Data driven discovery and quantification of hyperspectral leaf reflectance phenotypes across a maize diversity panel

Abstract

Estimates of plant traits derived from hyperspectral reflectance data have the potential to efficiently substitute for traits, which are time or labor intensive to manually score. Typical workflows for estimating plant traits from hyperspectral reflectance data employ supervised classification models that can require substantial ground truth datasets for training. We explore the potential of an unsupervised approach, autoencoders, to extract meaningful traits from plant hyperspectral reflectance data using measurements of the reflectance of 2151 individual wavelengths of light from the leaves of maize (Zea mays) plants harvested from 1658 field plots in a replicated field trial.

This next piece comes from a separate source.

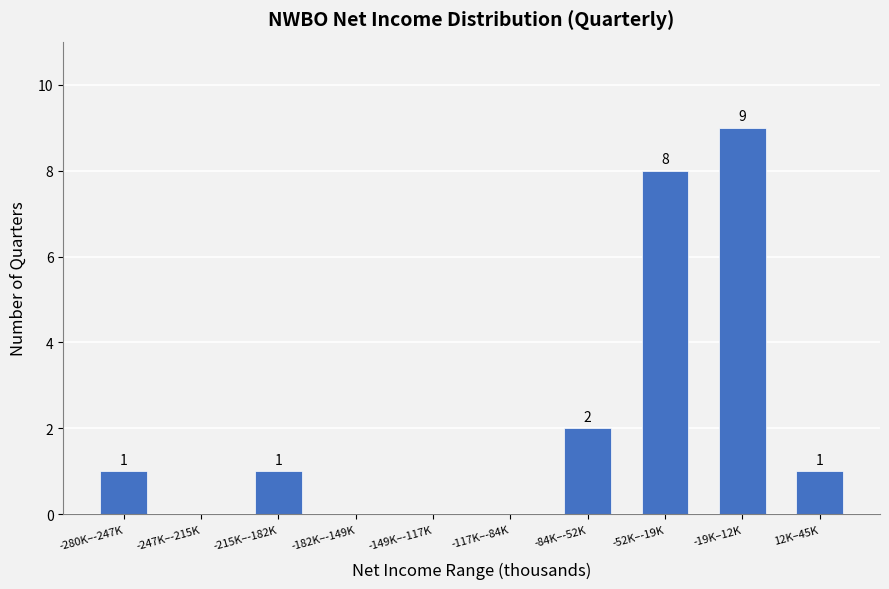

Reading right to left, list all the values displayed in this chart.

12K–45K=1	-19K–12K=9	-52K–-19K=8	-84K–-52K=2	-117K–-84K=0	-149K–-117K=0	-182K–-149K=0	-215K–-182K=1	-247K–-215K=0	-280K–-247K=1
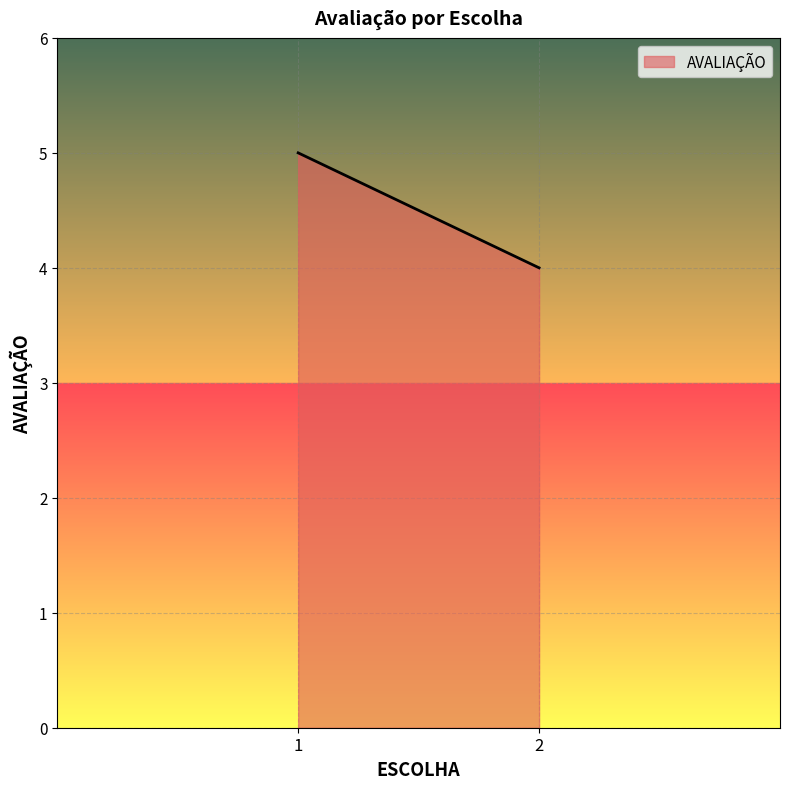

What is the minimum value shown in the chart?

4.0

A subset of autoencoder-derived variables exhibited significant repeatability, indicating that a substantial proportion of the total variance in these variables was explained by difference between maize genotypes, while other autoencoder variables appear to capture variation resulting from changes in leaf reflectance between different batches of data collection. Several of the repeatable latent variables were significantly correlated with other traits scored from the same maize field experiment, including one autoencoder-derived latent variable (LV8) that predicted plant chlorophyll content modestly better than a supervised model trained on the same data. In at least one case, genome-wide association study hits for variation in autoencoder-derived variables were proximal to genes with known or plausible links to leaf phenotypes expected to alter hyperspectral reflectance. In aggregate, these results suggest that an unsupervised, autoencoder-based approach can identify meaningful and genetically controlled variation in high-dimensional, high-throughput phenotyping data and link identified variables back to known plant traits of interest.